Para Gabriela Lotta, professora da FGV e coordenadora do Núcleo de Estudos da Burocracia, os EPIs deveriam fazer parte da normalidade, e não das situações de emergência.

"Os EPIs são, obviamente, uma condição básica para o trabalho na saúde. Todo profissional deveria ter máscara, luva, álcool em gel. Sabemos que o Brasil atrasou muito na aquisição desses equipamentos. Tínhamos cerca de quatro semanas de preparação à frente dos epicentros na Ásia e na Europa, mas o país não fez compras antecipadas, não incentivou a indústria nacional a comprar antecipadamente o equipamento, e fomos comprar quando já estava muito em cima".

A pesquisadora lembra, ainda, que os EPIs não chegaram a muitos profissionais a despeito da normalização dos estoques no mercado.

"Isso é assustador. O que tem acontecido é: ou os profissionais compram seus próprios EPIs ou fabricam seus próprios equipamentos. O problema é que não sabemos a qualidade desses materiais, nem se conseguem dar a produção necessária. Em geral, os agentes comunitários de saúde e dos agentes de combate à endemia são os mais vulneráveis. Ainda assim, 37% dos médicos não têm acesso, o que dá a dimensão da gravidade", pontua Gabriela Lotta.

A vulnerabilidade dos profissionais da linha de frente do combate é ainda mais dramática para os agentes, que atuam muito além da crise da Covid-19.

"Esses profissionais são, por vezes, a única fonte de informação em territórios muito vulneráveis. Eles assumem um papel estratégico nesse momento, tanto para levar informação onde ela necessariamnete não chega, como também para ajudar e prevenir outras enfermidades. Não só no enfrentamento à pandemia do coronavírus, mas também na continuidade de acompanhamento de outras doenças e comorbidades", lembra Giordano Magri, pesquisador do núcleo.

Preparação

O estudo da FGV-SP também concluiu que parte expressiva dos profissionais não recebeu treinamento voltado para o contexto pandêmico. Apenas 21,91% afirmou ter recebido orientações específicas, a maior parte médicos. Além disso, 67% afirmaram não encontrar suporte por parte do governo federal. Já em relação aos Executivos estaduais, esse sentimento foi manifestado por 51% deles.

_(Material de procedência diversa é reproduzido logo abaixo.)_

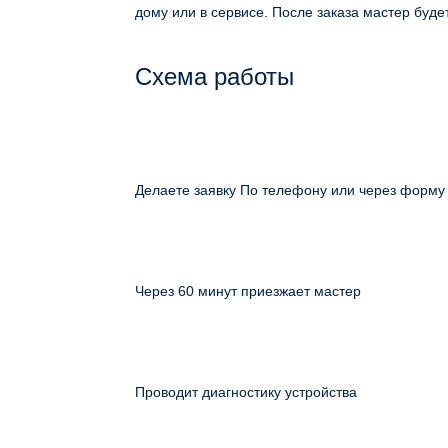
дому или в сервисе. После заказа мастер будет
Схема работы
Делаете заявку По телефону или через форму
Через 60 минут приезжает мастер
Проводит диагностику устройства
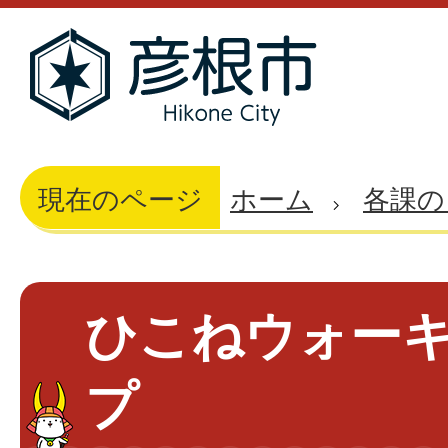
現在のページ
ホーム
各課の
ひこねウォー
プ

A falta de preparo se destaca entre os entrevistados das regiões Norte e Nordeste. O Sudeste, região que foi a primeira a ser atingida pela Covid-19, concentra as maiores fatias para o setor no país, o que, para Gabriela Lotta, reflete o histórico do sistema de saúde regional, mais desenvolvido do que em outras regiões do país.

"Fica muito evidente que as regiões Norte e Nordeste estão piores do que todas as outras. Claramente há uma desigualdade regional em todos os aspectos avaliados. Isso vem da desigualdade de capacidade dos estados. Sabemos por vários indicadores que há uma distribuição desigual de médicos, leitos de UTI e equipamentos no Brasil. No momento de pandemia, essas desigualdades acumuladas explodem. A catástrofe que Manaus está passando é exatamente o reflexo disso", avalia a professora da FGV.

Na avaliação da pesquisadora, muitos problemas são de fácil solução:

"Nós propomos sugestões que são fáceis. Não são grandes mudanças. São necessários testes periódicos do profissional, vídeos de treinamento para esclarecer desde o uso de máscaras até o que é fake news e o que não é, distribuir equipamentos. Não fazer isso é mais descaso governamental do que um problema complexo". 

Outro aspecto destacado pelo estudo é a forma como a Covid-19 mudou a rotina de trabalho: 88% dos profissionais ouvidos afirmaram ter mudado a forma de contato com os pacientes. Destes, grande parte cita o distanciamento físico. Ainda de acordo com a pesquisa, 75% dos entrevistados alegaram ter alterado procedimentos de trabalho. A introdução de novas tecnologias também é uma outra face da nova realidade.